:: Exercise instructions ::
The lines needed are those below that contain the word "reveals"; copy each one.

Saved data entries:
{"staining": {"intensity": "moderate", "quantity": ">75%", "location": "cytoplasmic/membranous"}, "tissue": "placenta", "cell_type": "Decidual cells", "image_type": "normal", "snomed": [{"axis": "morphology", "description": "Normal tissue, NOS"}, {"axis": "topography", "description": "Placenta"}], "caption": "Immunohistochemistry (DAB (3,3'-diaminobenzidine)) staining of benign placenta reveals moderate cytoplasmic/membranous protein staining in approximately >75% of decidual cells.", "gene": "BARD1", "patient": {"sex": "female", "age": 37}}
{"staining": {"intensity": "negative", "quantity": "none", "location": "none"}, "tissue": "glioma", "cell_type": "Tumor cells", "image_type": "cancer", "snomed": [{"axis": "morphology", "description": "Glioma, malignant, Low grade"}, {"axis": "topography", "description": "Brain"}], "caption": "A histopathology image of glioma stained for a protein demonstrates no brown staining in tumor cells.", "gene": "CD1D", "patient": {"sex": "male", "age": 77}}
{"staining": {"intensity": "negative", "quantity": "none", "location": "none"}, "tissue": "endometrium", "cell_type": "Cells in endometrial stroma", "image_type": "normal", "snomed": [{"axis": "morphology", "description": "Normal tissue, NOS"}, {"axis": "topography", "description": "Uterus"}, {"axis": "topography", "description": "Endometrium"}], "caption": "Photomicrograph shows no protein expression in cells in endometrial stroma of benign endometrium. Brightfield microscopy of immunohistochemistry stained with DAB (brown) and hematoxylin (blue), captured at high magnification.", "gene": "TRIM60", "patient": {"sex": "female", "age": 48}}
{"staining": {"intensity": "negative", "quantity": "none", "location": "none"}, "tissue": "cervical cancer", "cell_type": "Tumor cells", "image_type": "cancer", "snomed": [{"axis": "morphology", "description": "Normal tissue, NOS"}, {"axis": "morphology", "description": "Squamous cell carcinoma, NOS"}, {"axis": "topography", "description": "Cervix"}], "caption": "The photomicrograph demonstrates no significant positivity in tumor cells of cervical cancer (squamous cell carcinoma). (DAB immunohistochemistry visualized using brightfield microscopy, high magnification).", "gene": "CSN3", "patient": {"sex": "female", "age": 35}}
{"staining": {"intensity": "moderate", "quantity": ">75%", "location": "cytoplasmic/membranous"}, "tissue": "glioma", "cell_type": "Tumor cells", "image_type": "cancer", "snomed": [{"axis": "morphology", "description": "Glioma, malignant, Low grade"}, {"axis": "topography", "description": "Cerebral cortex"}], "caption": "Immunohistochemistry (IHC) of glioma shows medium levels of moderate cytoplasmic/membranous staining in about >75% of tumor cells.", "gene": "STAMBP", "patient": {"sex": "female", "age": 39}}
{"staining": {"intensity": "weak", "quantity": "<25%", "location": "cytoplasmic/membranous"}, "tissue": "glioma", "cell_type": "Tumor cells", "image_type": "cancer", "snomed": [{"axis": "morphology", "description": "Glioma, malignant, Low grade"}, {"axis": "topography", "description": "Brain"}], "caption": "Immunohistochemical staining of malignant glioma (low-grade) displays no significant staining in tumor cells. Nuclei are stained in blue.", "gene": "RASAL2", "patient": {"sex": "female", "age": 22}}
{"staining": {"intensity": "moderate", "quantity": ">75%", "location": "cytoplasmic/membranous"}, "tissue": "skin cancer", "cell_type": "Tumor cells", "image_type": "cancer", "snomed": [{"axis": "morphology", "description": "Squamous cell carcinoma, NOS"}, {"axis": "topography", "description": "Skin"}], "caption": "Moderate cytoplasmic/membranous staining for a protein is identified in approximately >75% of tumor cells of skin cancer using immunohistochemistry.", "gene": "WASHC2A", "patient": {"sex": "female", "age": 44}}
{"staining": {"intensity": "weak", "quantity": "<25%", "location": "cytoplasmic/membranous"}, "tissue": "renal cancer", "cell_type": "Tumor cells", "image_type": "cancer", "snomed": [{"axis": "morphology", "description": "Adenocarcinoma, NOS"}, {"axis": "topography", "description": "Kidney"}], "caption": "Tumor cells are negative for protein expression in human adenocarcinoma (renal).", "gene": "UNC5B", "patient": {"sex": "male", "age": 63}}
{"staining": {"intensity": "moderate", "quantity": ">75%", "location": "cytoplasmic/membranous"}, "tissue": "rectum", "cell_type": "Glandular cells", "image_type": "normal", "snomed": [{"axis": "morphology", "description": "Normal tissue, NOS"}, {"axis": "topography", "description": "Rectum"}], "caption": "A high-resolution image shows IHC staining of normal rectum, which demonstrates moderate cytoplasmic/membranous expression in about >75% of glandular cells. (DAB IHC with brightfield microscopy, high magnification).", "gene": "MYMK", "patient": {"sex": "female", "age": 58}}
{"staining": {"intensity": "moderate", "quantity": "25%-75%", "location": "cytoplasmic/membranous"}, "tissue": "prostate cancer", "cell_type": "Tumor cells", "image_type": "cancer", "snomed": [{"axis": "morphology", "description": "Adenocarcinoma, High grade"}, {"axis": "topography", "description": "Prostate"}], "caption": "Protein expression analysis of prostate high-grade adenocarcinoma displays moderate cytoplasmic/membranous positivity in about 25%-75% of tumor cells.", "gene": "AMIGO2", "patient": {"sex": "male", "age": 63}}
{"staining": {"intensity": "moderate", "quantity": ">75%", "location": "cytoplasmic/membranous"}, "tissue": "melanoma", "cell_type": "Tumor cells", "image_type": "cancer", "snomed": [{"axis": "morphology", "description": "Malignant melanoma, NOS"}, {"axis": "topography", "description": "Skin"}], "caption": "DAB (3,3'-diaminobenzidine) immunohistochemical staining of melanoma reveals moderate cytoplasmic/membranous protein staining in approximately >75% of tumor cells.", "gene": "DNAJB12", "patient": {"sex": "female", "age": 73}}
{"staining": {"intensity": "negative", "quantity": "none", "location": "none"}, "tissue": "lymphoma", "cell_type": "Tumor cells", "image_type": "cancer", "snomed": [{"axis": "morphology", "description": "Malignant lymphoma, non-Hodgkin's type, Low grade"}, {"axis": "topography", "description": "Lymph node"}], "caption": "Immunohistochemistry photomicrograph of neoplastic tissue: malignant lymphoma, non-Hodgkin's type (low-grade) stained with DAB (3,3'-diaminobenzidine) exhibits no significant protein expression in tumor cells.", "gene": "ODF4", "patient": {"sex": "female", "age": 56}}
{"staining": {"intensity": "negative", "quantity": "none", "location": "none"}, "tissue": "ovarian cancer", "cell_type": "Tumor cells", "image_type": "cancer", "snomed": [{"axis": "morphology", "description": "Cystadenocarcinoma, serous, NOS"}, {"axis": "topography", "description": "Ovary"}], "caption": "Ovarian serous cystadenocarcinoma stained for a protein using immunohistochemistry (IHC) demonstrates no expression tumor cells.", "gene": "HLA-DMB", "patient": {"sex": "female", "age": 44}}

:: Problem solution ::
{"staining": {"intensity": "moderate", "quantity": ">75%", "location": "cytoplasmic/membranous"}, "tissue": "placenta", "cell_type": "Decidual cells", "image_type": "normal", "snomed": [{"axis": "morphology", "description": "Normal tissue, NOS"}, {"axis": "topography", "description": "Placenta"}], "caption": "Immunohistochemistry (DAB (3,3'-diaminobenzidine)) staining of benign placenta reveals moderate cytoplasmic/membranous protein staining in approximately >75% of decidual cells.", "gene": "BARD1", "patient": {"sex": "female", "age": 37}}
{"staining": {"intensity": "moderate", "quantity": ">75%", "location": "cytoplasmic/membranous"}, "tissue": "melanoma", "cell_type": "Tumor cells", "image_type": "cancer", "snomed": [{"axis": "morphology", "description": "Malignant melanoma, NOS"}, {"axis": "topography", "description": "Skin"}], "caption": "DAB (3,3'-diaminobenzidine) immunohistochemical staining of melanoma reveals moderate cytoplasmic/membranous protein staining in approximately >75% of tumor cells.", "gene": "DNAJB12", "patient": {"sex": "female", "age": 73}}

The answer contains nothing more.